I’m the least likely person to explain sewer caps to a four-year-old. Who even thinks about sewer caps? For the uninitiated, they are the metal bumps that protrude from the ground on the patches of lawn in front of many suburban houses.

The truth is when you’re as close to the ground as my granddaughter is, every prone object — from acorn to cinderblock to sewer cap — feels fascinating, worthy of discussion. What are the caps for, my granddaughter wants to know.

I realize this is one of those defining moments of our relationship: when I’m about to respond to a question, and I don’t have the vaguest idea of what I’m talking about. Do I punt? Does she have to be six before she realizes that sometimes I make stuff up? I was an English major in college, and while I can talk about Blake and Spencer, my sewer knowledge is — yes, I admit it — sparse.

Before I was a grandma, I wasn’t afraid to be imperfect. I was the parent who dreaded being Shabbat Mom in preschool because I was deathly afraid to light a match. My boys used to laugh at me because when I made them peanut butter and jelly sandwiches, I couldn’t get the two halves of the bread to line up. They probably felt they had a mom who often wore her metaphorical clothes inside out. On the first family vacation after my husband died, I asked my 11-year-old son to go get an emergency tampon for me from the mom in the family we were traveling with. He had no idea what he was delivering or why I needed it so fast. But he appreciated that sometimes I was forgetful, overwhelmed and disorganized.

So, is it any wonder that I want my granddaughter to think I’m all-knowing? That I no longer want to be the person who missed out on all the things adults should know because she was under a tree reading a Nancy Drew mystery? Maybe maturity is realizing that being willing to answer is more important than what is actually said.

Every house has its own sewer cap, I start to explain, which should be painfully obvious since we’ve passed about 20 sewer caps of various stripes on our walk. And then I offer a meager and uninformative nugget — that people need sewer pipes if they want to go to the bathroom in their houses.

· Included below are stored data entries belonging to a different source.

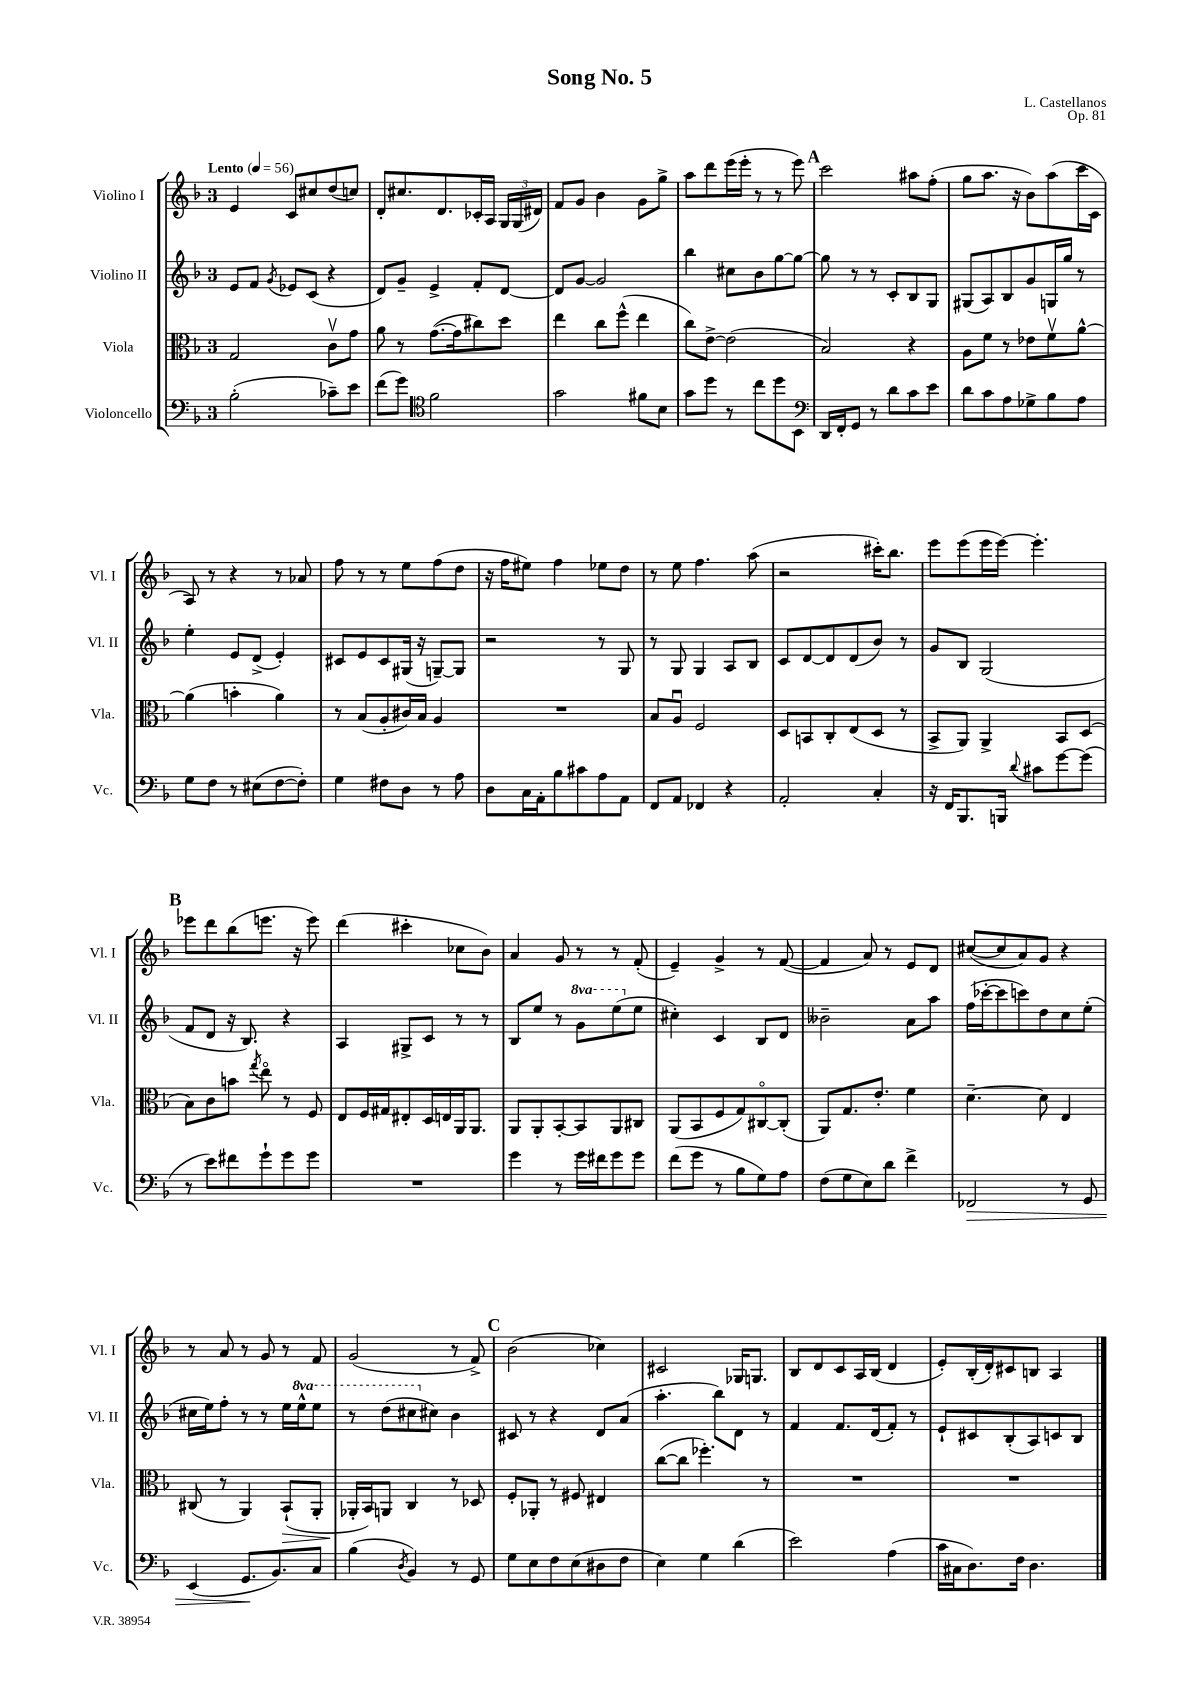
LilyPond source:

\header { title = "Song No. 5" composer = "L. Castellanos" opus = "Op. 81" }
<<
\new StaffGroup <<
\new Staff = "s0" \with { instrumentName = "Violino I" shortInstrumentName = "Vl. I" } {
    \clef treble \key f \major \once \override Staff.TimeSignature.style = #'single-digit \time 3/4 \tempo "Lento" 4 = 56
    \autoBeamOff e'4 c'8[ cis''8 d''8( c''8]) |
    d'8[-. cis''8. d'8. ces'16-. a16] \tuplet 3/2 { g16[ g16( dis'16]) } |
    f'8[ g'8] bes'4 g'8[ g''8]-> |
    a''8[ d'''8 e'''16( e'''16]-. r8 r8 e'''8) |
    \mark \markup { \bold "A" } c'''2 ais''8[ f''8]-.( |
    g''8[ a''8.] r16 bes'8[) a''8( c'''16 c'16] |
    a8) r8 r4 r8 aes'8 |
    f''8 r8 r8 e''8[ f''8( d''8] |
    r16 f''16[ eis''8]) f''4 ees''8[ d''8] |
    r8 e''8 f''4. a''8( |
    r2 cis'''16[-.) bes''8.] |
    e'''8[ e'''8( e'''16 e'''16]~) e'''4.-. |
    \mark \markup { \bold "B" } ees'''8[ d'''8 bes''8( e'''8.] r16 e'''8) |
    d'''4( cis'''4-. ces''8[ bes'8]) |
    a'4 g'8 r8 r8 f'8-.( |
    e'4--) g'4-> r8 f'8~( |
    f'4 a'8) r8 e'8[ d'8] |
    cis''8[~( cis''8 a'8) g'8] r4 |
    r8 a'8 r8 g'8 r8 f'8 |
    g'2( r8 f'8->) |
    \mark \markup { \bold "C" } bes'2( ces''4) |
    cis'2 ges16[ g8.] |
    bes8[ d'8 c'8 a16 bes16]( d'4 |
    e'8[-.) bes16-.( d'16-.) cis'8 b8] a4 \bar "|." |
}
\new Staff = "s1" \with { instrumentName = "Violino II" shortInstrumentName = "Vl. II" } {
    \clef treble \key f \major \once \override Staff.TimeSignature.style = #'single-digit \time 3/4 \set Staff.ottavationMarkups = #ottavation-simple-ordinals
    \autoBeamOff e'8[ f'8] \acciaccatura { g'8 } ees'8[ c'8]( r4 |
    d'8[) g'8]-- e'4-> f'8[-. d'8]~ |
    d'8[ g'8]~ g'2 |
    bes''4 cis''8[ bes'8 g''8~ g''8]~ |
    \mark \markup { \bold "A" } g''8 r8 r8 c'8[-. bes8 g8] |
    gis8[( a8) bes8 g'8 g16 g''16] r8 |
    e''4-. e'8[ d'8]->( e'4-.) |
    cis'8[ e'8 cis'8 gis16]( r16 g8[~--) g8] |
    r2 r8 g8 |
    r8 g8 g4 a8[ bes8] |
    c'8[ d'8~ d'8 d'8( bes'8]) r8 |
    g'8[ bes8] g2( |
    \mark \markup { \bold "B" } f'8[ d'8] r16 bes8.) r4 |
    a4 gis8[-> c'8] r8 r8 |
    bes8[ e''8] r8 \ottava #1 g''8[ e'''8( \ottava #0 e''8] |
    cis''4-.) c'4 bes8[ d'8] |
    beses'2-- a'8[ a''8] |
    f''16[( ces'''16~-. ces'''8 c'''8) d''8 c''8 e''8]-.( |
    cis''16[ e''16) f''8]-. r8 r8 e''16[ \ottava #1 e'''16-^ e'''8] |
    r8 d'''8[( cis'''8 \ottava #0 cis''8]) bes'4 |
    \mark \markup { \bold "C" } cis'8 r8 r4 d'8[ a'8]( |
    a''4.-. bes''8[) d'8] r8 |
    f'4 f'8.[ d'16( f'8]-.) r8 |
    e'8[-! cis'8 bes8-.( a8) c'8 bes8] \bar "|." |
}
\new Staff = "s2" \with { instrumentName = "Viola" shortInstrumentName = "Vla." } {
    \clef alto \key f \major \once \override Staff.TimeSignature.style = #'single-digit \time 3/4
    \autoBeamOff g2 c'8[\upbow g'8] |
    a'8 r8 g'8.[~( g'16 cis''8) d''8] |
    e''4 c''8[ f''8]-^( e''4 |
    c''8[) e'8]~-> e'2( |
    \mark \markup { \bold "A" } bes2) r4 |
    a8[ f'8] r8 ees'8[ f'8\upbow a'8]~-^ |
    a'4( b'4-. a'4) |
    r8 bes8[( a8-. cis'16) bes16] a4 |
    R2. |
    bes8[ a8]\downbow f2 |
    d8[ b,8 c8-. e8( d8] r8 |
    bes,8[-> a,8]) a,4-> bes,8[ d8]( |
    \mark \markup { \bold "B" } bes8[) c'8 b'8] \acciaccatura { g''8 } e''8\flageolet r8 f8 |
    e8[ f16 gis16 eis8-. d16 e16 a,16 a,8.] |
    a,8[ a,8-. bes,8~-. bes,8 a,8 cis8] |
    a,8[( bes,8 f8 g8) cis8~\flageolet cis8]-.( |
    a,8[) g8. e'8.]-. f'4 |
    d'4.~-- d'8 e4 |
    cis8( r8 a,4) bes,8[-!\>( a,8]-. |
    aes,16[-.\! bes,16) a,8] c4 r8 des8 |
    \mark \markup { \bold "C" } f8[-. aes,8]-. r8 fis8 eis4 |
    c''8[~( c''8] fes''4.-.) r8 |
    R2. |
    R2. \bar "|." |
}
\new Staff = "s3" \with { instrumentName = "Violoncello" shortInstrumentName = "Vc." } {
    \clef bass \key f \major \once \override Staff.TimeSignature.style = #'single-digit \time 3/4
    \autoBeamOff bes2-.( ces'8[--) e'8] |
    f'8[( g'8]) \clef tenor f'2 |
    g'2 fis'8[ bes8] |
    g'8[ d''8] r8 c''8[ d''8 bes,8] |
    \mark \markup { \bold "A" } \clef bass d,16[ f,16-. g,8] r8 d'8[ c'8 e'8] |
    d'8[ c'8 a8 ges8-> bes8 a8] |
    g8[ f8] r8 eis8[( f8~ f8]-.) |
    g4 fis8[ d8] r8 a8 |
    d8[ c16 a,16-. bes8 cis'8 a8 a,8] |
    f,8[ a,8] fes,4 r4 |
    a,2-. c4-. |
    r16 f,16[ bes,,8. b,,16] \appoggiatura { d'8 } cis'8[ g'8~ g'8]( |
    \mark \markup { \bold "B" } r8 e'8[) fis'8 g'8-! g'8 g'8] |
    R2. |
    g'4 r8 g'16[ fis'16 g'8 g'8] |
    f'8[( g'8] r8 bes8[ g8) a8] |
    f8[( g8 e8) d'8] f'4-> |
    fes,2\> r8 g,8 |
    e,4( g,8.[\! bes,8.) c8] |
    bes4( \acciaccatura { d8 } bes,4) r8 g,8 |
    \mark \markup { \bold "C" } g8[ e8 f8 e8( dis8 f8] |
    e4) g4 d'4( |
    e'2) a4( |
    c'16[ cis16 d8.) f16] d4. \bar "|." |
}
>>
>>
\layout { \context { \Score \remove "Bar_number_engraver" } }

I just hope my granddaughter overlooks that I haven’t actually said anything substantive about sewer caps. I’m lucky she’s four.

I’ve rarely been with a child who’s as attuned to her surroundings as my granddaughter is. When we pass the man whose drill makes sparks on the sidewalk, she stays still so she can fully process his answer to her question about what he’s doing. And thus unfolds the story of how he’s cutting a baseboard.

My granddaughter speaks (and listens) in exclamation points. Everything is just so damned interesting to her. I love my granddaughter’s questions. My own answers may sometimes be sketchy, but that doesn’t diminish my joy whenever I see the light in her eyes as I start talking.